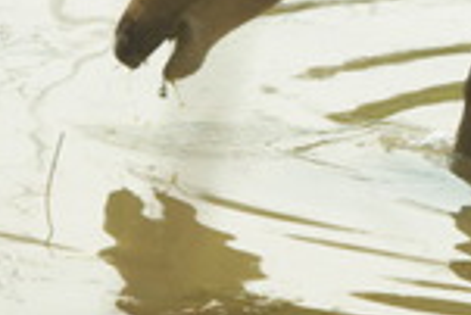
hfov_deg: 1.7
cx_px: 689
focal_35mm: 1208
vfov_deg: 1.1
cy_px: -158
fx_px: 15820
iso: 200
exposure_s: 1/350
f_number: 5.6
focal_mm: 190
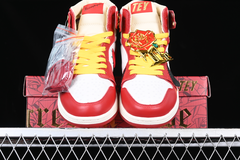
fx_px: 500
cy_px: 80
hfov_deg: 27.0
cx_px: 120
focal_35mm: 75
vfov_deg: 18.2
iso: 160
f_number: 6.3
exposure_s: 1/60
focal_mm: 50
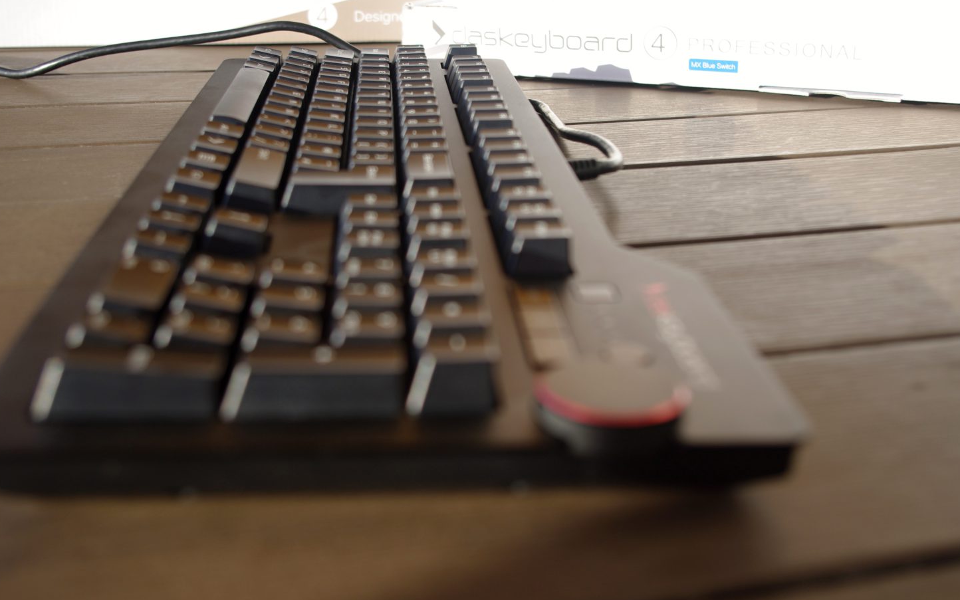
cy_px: 279
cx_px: 463
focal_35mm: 45
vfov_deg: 28.6
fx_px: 1178
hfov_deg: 44.3
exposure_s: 1/320
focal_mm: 28.13
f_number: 5
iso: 200
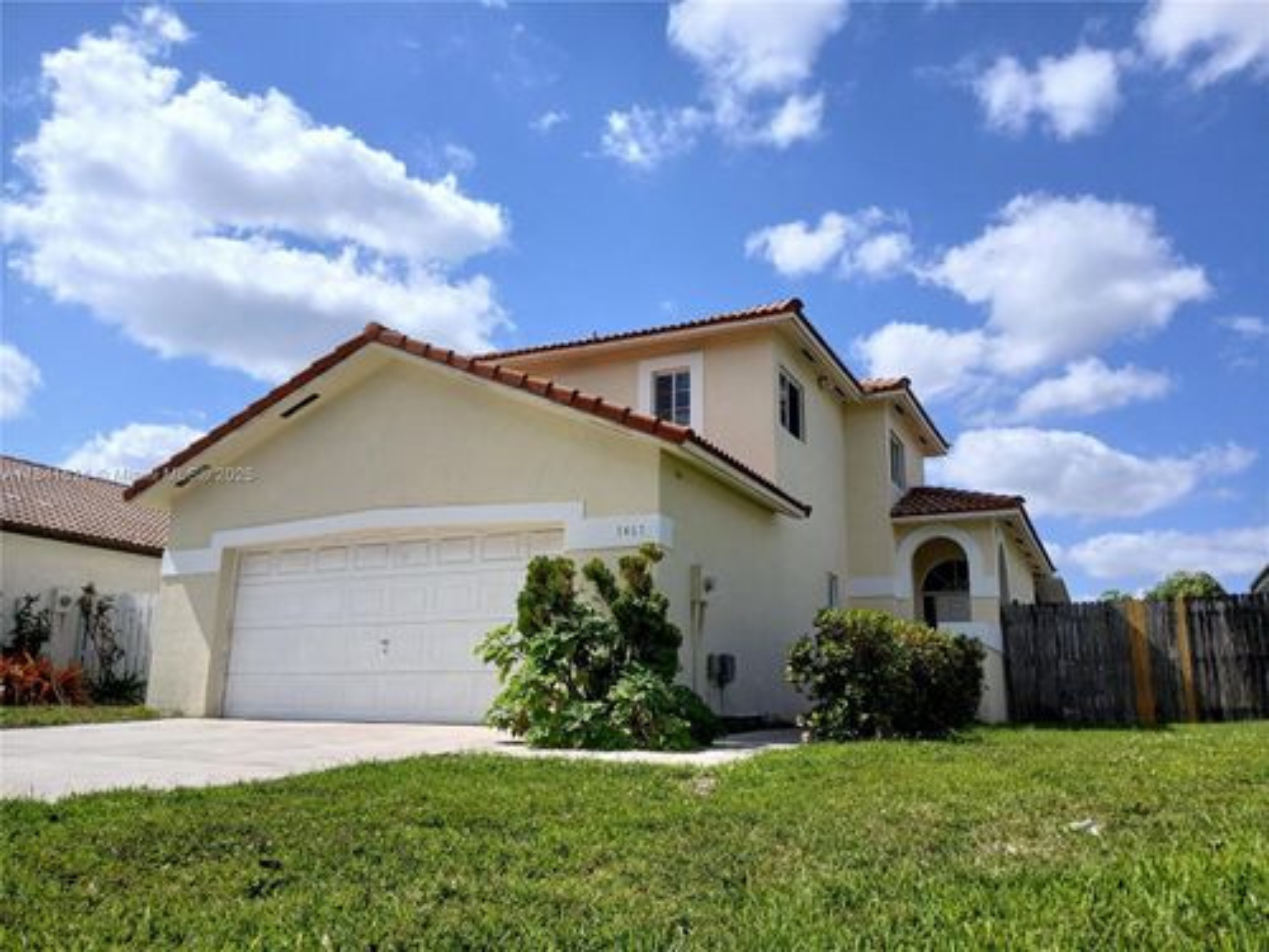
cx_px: 634
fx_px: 953
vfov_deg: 53.1
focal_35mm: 26
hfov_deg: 67.3
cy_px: 476
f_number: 1.8
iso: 20
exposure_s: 1/1052
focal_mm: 3.98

What to do - The reply should contain every line of the material exactly, and no images.

Solved exercise -
hfov_deg: 1.7
cx_px: 689
focal_35mm: 1208
vfov_deg: 1.1
cy_px: -158
fx_px: 15820
iso: 200
exposure_s: 1/350
f_number: 5.6
focal_mm: 190
fx_px: 500
cy_px: 80
hfov_deg: 27.0
cx_px: 120
focal_35mm: 75
vfov_deg: 18.2
iso: 160
f_number: 6.3
exposure_s: 1/60
focal_mm: 50
cy_px: 279
cx_px: 463
focal_35mm: 45
vfov_deg: 28.6
fx_px: 1178
hfov_deg: 44.3
exposure_s: 1/320
focal_mm: 28.13
f_number: 5
iso: 200
cx_px: 634
fx_px: 953
vfov_deg: 53.1
focal_35mm: 26
hfov_deg: 67.3
cy_px: 476
f_number: 1.8
iso: 20
exposure_s: 1/1052
focal_mm: 3.98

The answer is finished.